(Adds Wells Fargo comment decline, context in paragraph 5,
8-10)
By Gary McWilliams and Marianna Parraga
HOUSTON, July 2 (Reuters) - Oil refiner CVR Energy
CVI.N , controlled by billionaire investor Carl Icahn, has
submitted a binding offer in an ongoing auction of shares in the
parent of Venezuela-owned Citgo Petroleum, according to three
people familiar with the matter.
Icahn controls about 66% of shares in CVR, based in Sugar
Land, Texas. CVR operates two U.S. refineries, the 115,000
barrel-per-day (bpd) Coffeyville in Kansas, and the 75,000-bpd
Wynnewood in Oklahoma.
A U.S. court in Delaware is auctioning the shares to pay
creditors that have $21.3 billion in claims against Venezuela
for defaults and expropriations. The court has so far accepted
bids from CVR, trading house Vitol VITOLV.UL and others as
part of the historic sale process of one of the parents of
Citgo, the seventh largest U.S. oil refiner.

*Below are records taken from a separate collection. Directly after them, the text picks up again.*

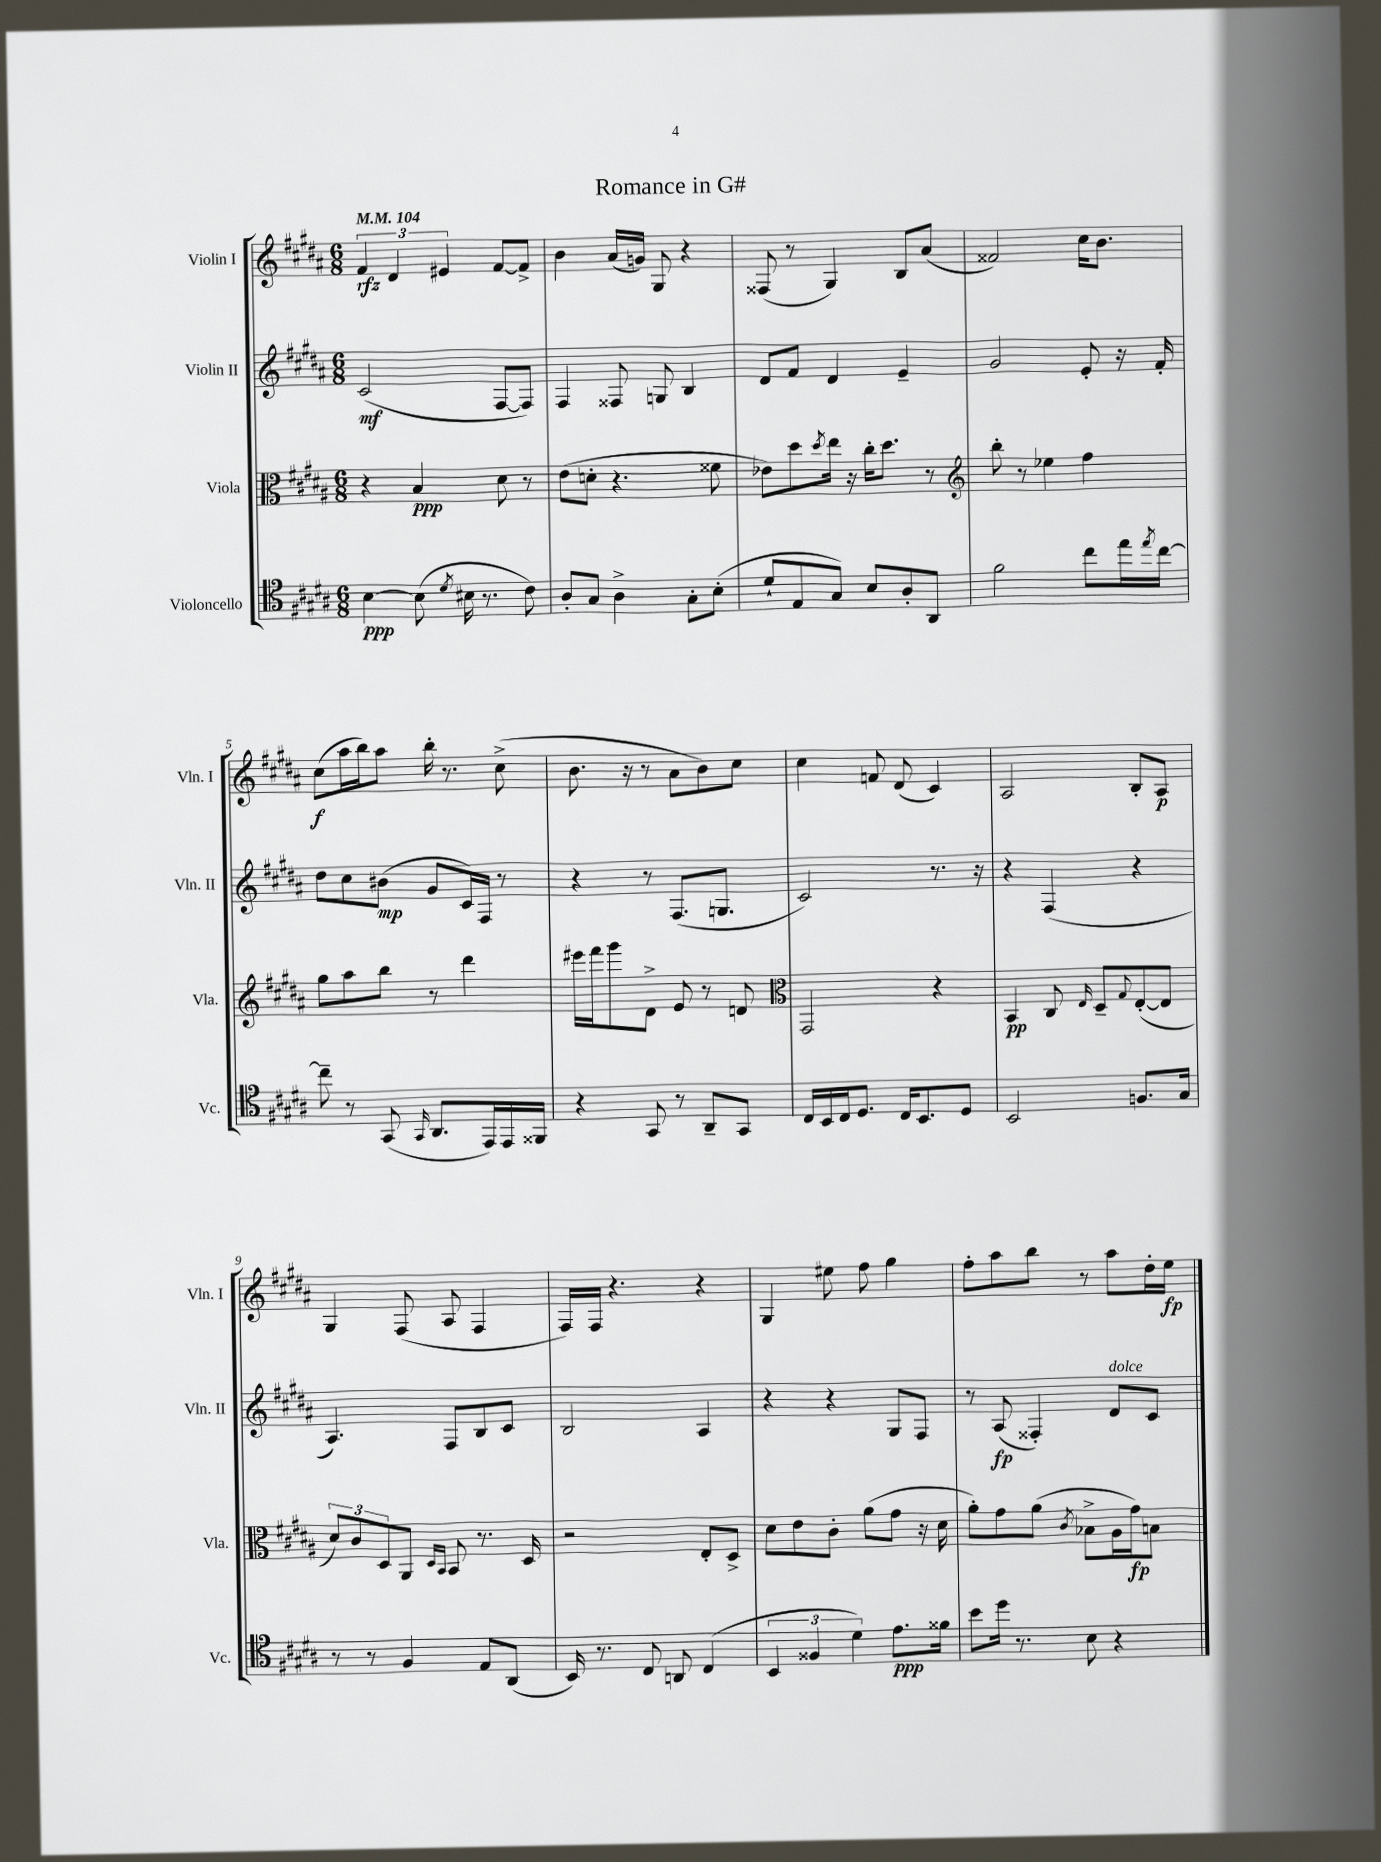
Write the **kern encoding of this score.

**kern	**kern	**kern	**kern
*staff4	*staff3	*staff2	*staff1
*clefC4	*clefC3	*clefG2	*clefG2
*k[f#c#g#d#a#]	*k[f#c#g#d#a#]	*k[f#c#g#d#a#]	*k[f#c#g#d#a#]
*M6/8	*M6/8	*M6/8	*M6/8
*MM104	*MM104	*MM104	*MM104
[4B\	4r	(2c#/	6f#/
.	.	.	6d#/
(8B\]	4B/	.	.
.	.	.	6e#/
8qd#/	.	.	.
16B#\	.	.	.
8.r	.	.	.
.	8d#\	[8F#/L	[8f#/L
8c#\)	8r	8F#/]J)	8f#^/]J
=	=	=	=
8A#'/L	(8e\L	4F#/	4b\
8G#/J	8d'\J	.	.
4A#^\	4.r	8F##/	(16a#/LL
.	.	.	16g/JJ)
.	.	8G/	8G#/
8G#'\L	.	4B/	4r
(8B'\J	8f##\	.	.
=	=	=	=
8d#`/L	8e-\L)	8d#/L	(8F##/
8E/	8dd#\	8f#/J	8r
.	8qdd#/	.	.
8G#/J)	16ee\Jk	4d#/	4G#/)
.	16r	.	.
8B/L	16cc#'\LK	.	.
.	8.dd#\J	.	.
8A#'/	.	4e~/	8B/L
8AA#/J	8r	.	(8a#/J
=	=	=	=
*	*clefG2	*	*
2f#\	8bb'\	2g#/	2f##/)
.	8r	.	.
.	4ee-\	.	.
8cc#\L	4ff#\	8e'/	16cc#\LK
.	.	.	8.b\J
16ee\L	.	16r	.
8qee/	.	.	.
[16cc#\JJ	.	16f#'/	.
=	=	=	=
8cc#~\]	8gg#\L	8dd#\L	(8cc#\L
8r	8aa#\	8cc#\	16aa#\L
.	.	.	16bb\J)
(8GG#/	8bb\J	(8b#\J	8aa#\J
16qqGG#/	.	.	.
8.AA#/L	8r	8g#/L	16bb'\
.	.	.	8.r
.	4ddd#\	16c#/L)	.
16EE/L)	.	16F#/JJ	.
16EE/	.	8r	(8cc#^\
16FF##/JJ	.	.	.
=	=	=	=
4r	16eee#\LL	4r	8.b\
.	16fff#\J	.	.
.	8ggg#\	.	.
.	.	.	16r
8GG#/	8d#^\J	8r	8r
8r	8e/	(8.F#/L	8a#\L
8AA#~/L	8r	.	8b\)
.	.	8.G/J	.
8GG#/J	8d/	.	8cc#\J
=	=	=	=
*	*clefC3	*	*
16C#/LL	2GG#/	2c#/)	4cc#\
16BB/	.	.	.
16C#/J	.	.	.
8.D#/J	.	.	.
.	.	.	8f/
16C#/LK	.	.	(8d#/
8.BB/	.	.	.
.	4r	8.r	4c#/)
8D#/J	.	.	.
.	.	16r	.
=	=	=	=
2BB/	4BB/	4r	2A#/
.	8C#/	(4F#/	.
.	16qqE/	.	.
.	8D#~/L	.	.
.	8qqG#/	.	.
8.F/L	([8E'/	4r	8B'/L
.	8E/]J	.	8A#/J
16G#/Jk	.	.	.
=	=	=	=
8r	12d#/L)	4.A#/)	4G#/
.	12c#/	.	.
8r	.	.	.
.	12D#/	.	.
4F#/	8AA#/J	.	(8F#/
.	16qqD#/LL	.	.
.	16qqBB/JJ	.	.
.	8BB/	8F#/L	8A#/
8E/L	8.r	8B/	4F#/
(8AA#/J	.	8c#/J	.
.	16D#/	.	.
=	=	=	=
16BB/)	2r	2B/	16F#/LL)
8.r	.	.	16F#/JJ
.	.	.	4.r
8C#/	.	.	.
8AA/	.	.	.
(4C#/	8E'/L	4A#/	4r
.	8D#^/J	.	.
=	=	=	=
6BB/	8d#\L	4r	4G#/
.	8e\	.	.
6F##/	.	.	.
.	8c#'\J	4r	8ee#\
6d#\)	.	.	.
.	(8a#\L	.	8ff#\
8.e\L	8g#\J	8G#/L	4gg#\
.	16r	8F#/J	.
16f##\Jk	16d#\	.	.
=	=	=	=
8b\L	8a#'\L)	8r	8ff#'\L
16dd#\Jk	8g#\	(8A#/	8aa#\
8.r	.	.	.
.	(8a#\J	4F##'/)	8bb\J
.	8qc#/	.	.
8B\	8B-^\L	.	8r
4r	16A#\L	8d#/L	8aa#\L
.	16g#\J)	.	.
.	8B\J	8c#/J	16dd#'\L
.	.	.	16ee\JJ
==	==	==	==
*-	*-	*-	*-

CVR is working with investment bankers at Wells Fargo
WFC.N to raise the financing for its bid, the people said. The
company has the support of Icahn Enterprises in its offer, the
people added.
Icahn Enterprises, CVR's CEO, David Lamp, and Wells Fargo
declined to comment.
CVR's mid-continent oil refineries would make a solid
geographic match to Citgo's refineries in Texas, Louisiana and
Illinois, one of the people familiar with its bid said.

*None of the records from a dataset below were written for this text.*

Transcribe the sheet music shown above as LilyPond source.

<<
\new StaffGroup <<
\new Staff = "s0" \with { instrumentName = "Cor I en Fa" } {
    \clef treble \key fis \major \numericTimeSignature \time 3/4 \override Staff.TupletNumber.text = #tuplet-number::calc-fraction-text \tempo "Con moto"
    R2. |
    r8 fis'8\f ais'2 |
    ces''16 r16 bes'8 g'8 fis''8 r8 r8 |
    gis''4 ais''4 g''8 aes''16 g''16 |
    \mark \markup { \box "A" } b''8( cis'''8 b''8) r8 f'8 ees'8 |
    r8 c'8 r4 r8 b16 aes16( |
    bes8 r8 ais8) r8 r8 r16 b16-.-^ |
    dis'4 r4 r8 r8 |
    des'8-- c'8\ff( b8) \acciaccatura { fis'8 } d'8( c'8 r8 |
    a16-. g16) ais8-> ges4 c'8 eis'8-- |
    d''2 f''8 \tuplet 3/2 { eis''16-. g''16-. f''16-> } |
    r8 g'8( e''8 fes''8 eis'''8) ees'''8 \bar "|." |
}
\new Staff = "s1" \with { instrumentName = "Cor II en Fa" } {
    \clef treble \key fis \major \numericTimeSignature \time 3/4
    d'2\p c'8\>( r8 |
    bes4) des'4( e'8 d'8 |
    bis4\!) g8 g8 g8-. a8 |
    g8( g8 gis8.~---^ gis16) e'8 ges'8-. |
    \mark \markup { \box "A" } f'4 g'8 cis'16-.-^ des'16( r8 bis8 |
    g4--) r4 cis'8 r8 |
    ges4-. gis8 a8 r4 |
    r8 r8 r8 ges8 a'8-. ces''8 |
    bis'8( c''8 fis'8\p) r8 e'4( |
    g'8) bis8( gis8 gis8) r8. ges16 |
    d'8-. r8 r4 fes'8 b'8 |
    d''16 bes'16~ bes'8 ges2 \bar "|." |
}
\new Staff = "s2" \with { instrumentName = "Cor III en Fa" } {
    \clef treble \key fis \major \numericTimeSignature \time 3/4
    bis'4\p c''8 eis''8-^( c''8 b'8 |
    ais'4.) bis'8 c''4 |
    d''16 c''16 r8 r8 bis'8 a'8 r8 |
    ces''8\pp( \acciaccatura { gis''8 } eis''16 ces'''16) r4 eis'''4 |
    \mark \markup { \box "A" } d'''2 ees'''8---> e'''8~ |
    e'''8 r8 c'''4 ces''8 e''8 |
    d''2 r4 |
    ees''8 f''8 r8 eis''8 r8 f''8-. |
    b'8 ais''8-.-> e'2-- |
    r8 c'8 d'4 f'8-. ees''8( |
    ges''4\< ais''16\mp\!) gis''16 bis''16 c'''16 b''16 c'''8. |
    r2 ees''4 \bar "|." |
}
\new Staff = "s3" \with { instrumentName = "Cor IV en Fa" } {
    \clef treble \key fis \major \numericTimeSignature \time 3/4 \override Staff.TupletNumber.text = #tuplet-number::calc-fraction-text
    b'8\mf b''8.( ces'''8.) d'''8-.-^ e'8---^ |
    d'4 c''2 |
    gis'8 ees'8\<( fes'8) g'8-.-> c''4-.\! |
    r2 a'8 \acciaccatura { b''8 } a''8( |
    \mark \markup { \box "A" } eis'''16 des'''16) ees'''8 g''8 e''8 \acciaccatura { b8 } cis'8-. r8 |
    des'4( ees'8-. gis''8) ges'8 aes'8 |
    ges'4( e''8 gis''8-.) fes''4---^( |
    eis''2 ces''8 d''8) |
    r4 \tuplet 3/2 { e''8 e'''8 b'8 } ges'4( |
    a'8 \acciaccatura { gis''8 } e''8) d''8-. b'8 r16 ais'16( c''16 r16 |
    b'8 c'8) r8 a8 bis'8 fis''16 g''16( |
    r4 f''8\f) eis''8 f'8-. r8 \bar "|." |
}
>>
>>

"The bid advantage that CVR has is its synergies (to
Citgo)," the person said. "Citgo is primarily a Gulf Coast
refiner and CVI operates in the middle of the country."
Hedge fund Elliott Investment Management was weighing
another bid, while a group of creditors represented by
Centerview Partners aimed to lure ConocoPhillips COP.N to join
a separate offer, people close to the matter said in April.
In recent weeks,
financial allies
began to build to support some of the bids, including firms
JP Morgan JITAX.O , Morgan Stanley MS.N and Rotschild & Co.
U.S. District Judge Leonard Stark, who is leading the case,
will host a hearing on Tuesday about the sale process' calendar
and progress with the second bidding round. He will discuss a
proposal to extend the period for evaluating the bids, which
have proven to be complex, through Sept. 19.